Adapting World Models
with Latent-State Dynamics Residuals

Abstract

Simulation-to-reality reinforcement learning (RL) faces the critical challenge of reconciling discrepancies between simulated and real-world dynamics, which can severely degrade agent performance. A promising approach involves learning corrections to simulator forward dynamics represented as a residual error function, however this operation is impractical with high-dimensional states such as images. To overcome this, we propose ReDRAW, a latent-state autoregressive world model pretrained in simulation and calibrated to target environments through residual corrections of latent-state dynamics rather than of explicit observed states. Using this adapted world model, ReDRAW enables RL agents to be optimized with imagined rollouts under corrected dynamics and then deployed in the real world. In multiple vision-based MuJoCo domains and a physical robot visual lane-following task, ReDRAW effectively models changes to dynamics and avoids overfitting in low data regimes where traditional transfer methods fail.

The DRAW world model is trained to encode states into a latent representation, from which states, rewards, terminations, and future latent states are predicted. An RL agent is trained in the world model via synthetic rollouts.

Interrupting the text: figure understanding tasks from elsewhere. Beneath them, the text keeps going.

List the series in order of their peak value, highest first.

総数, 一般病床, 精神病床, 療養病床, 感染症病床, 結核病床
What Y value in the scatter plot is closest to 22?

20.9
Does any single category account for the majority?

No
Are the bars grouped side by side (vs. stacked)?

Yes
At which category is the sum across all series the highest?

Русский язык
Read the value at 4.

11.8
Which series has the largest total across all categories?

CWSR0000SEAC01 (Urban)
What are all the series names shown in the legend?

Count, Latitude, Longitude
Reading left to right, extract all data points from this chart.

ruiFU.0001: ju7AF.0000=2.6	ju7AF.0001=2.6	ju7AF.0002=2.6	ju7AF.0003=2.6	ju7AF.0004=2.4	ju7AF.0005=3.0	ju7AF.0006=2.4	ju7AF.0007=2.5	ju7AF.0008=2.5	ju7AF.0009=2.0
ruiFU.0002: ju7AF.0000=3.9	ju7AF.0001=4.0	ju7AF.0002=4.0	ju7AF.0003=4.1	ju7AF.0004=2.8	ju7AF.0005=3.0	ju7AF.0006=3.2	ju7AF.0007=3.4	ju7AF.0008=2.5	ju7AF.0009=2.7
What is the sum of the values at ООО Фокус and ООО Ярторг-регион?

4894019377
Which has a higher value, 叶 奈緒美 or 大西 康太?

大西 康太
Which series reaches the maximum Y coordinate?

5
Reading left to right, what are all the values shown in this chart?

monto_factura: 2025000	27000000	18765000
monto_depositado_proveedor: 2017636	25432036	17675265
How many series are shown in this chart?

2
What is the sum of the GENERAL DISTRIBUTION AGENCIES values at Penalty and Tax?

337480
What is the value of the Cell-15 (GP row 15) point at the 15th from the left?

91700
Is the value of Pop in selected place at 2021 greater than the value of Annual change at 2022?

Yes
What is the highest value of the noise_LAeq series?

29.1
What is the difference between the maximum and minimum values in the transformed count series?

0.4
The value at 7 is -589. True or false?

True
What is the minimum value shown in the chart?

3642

World model dynamics can be calibrated to a target environment by training a residual error correction on latent state dynamics predictions, allowing the RL agent to be trained under rectified dynamics.




Sim-to-Real Transfer for Duckiebots Lane Following

We evaluate ReDRAW in a sim-to-real visual lane-following task using the Duckietown robot platform. The agent controls a wheeled robot to navigate a track while staying centered in its lane. To enable sim-to-real transfer, we create a simulated environment in Unreal Engine using a Gaussian splat reconstruction of the robot's surroundings. The simulation approximates real dynamics, though details like precise handling differ from the real robot. We also generalize perception from simulation to real by applying image augmentations to training-time encoder inputs.


We train our DRAW world model with intrinsically-motivated online exploration in simulation and calibrate its dynamics with ReDRAW on 10K timesteps (17 minutes) of offline real demonstrations, producing a successful agent in the real environment. Notably, ReDRAW does not require real reward labels to adapt.




Digital-Twin Simulation

Simulation Image Observation:

Real Robot Environment

Real Image Observation:




Transferring from Simulation to Real

In the real environment, ReDRAW achieves high average dense rewards by training an agent with corrected world-model dynamics and staying close to the lane center. Due to mismatched world-model dynamics, zero-shot DRAW incurs low rewards by veering far from the lane center. The ReDRAW dynamics residual avoids overfitting while traditional world-model fine-tuning fails in this low-data regime.




Transferring from Simulation to Real with Reversed Actions

In a more extreme task, we transfer from simulation to a version of the real environment where actions are reversed. ReDRAW is the only method that successfully adapts and completes laps on the real robot. ReDRAW can be effectively used to adapt mismatched simulation dynamics to reality using a limited offline real dataset without rewards, and ReDRAW can also be combined with visual adaptation methods in order to do so.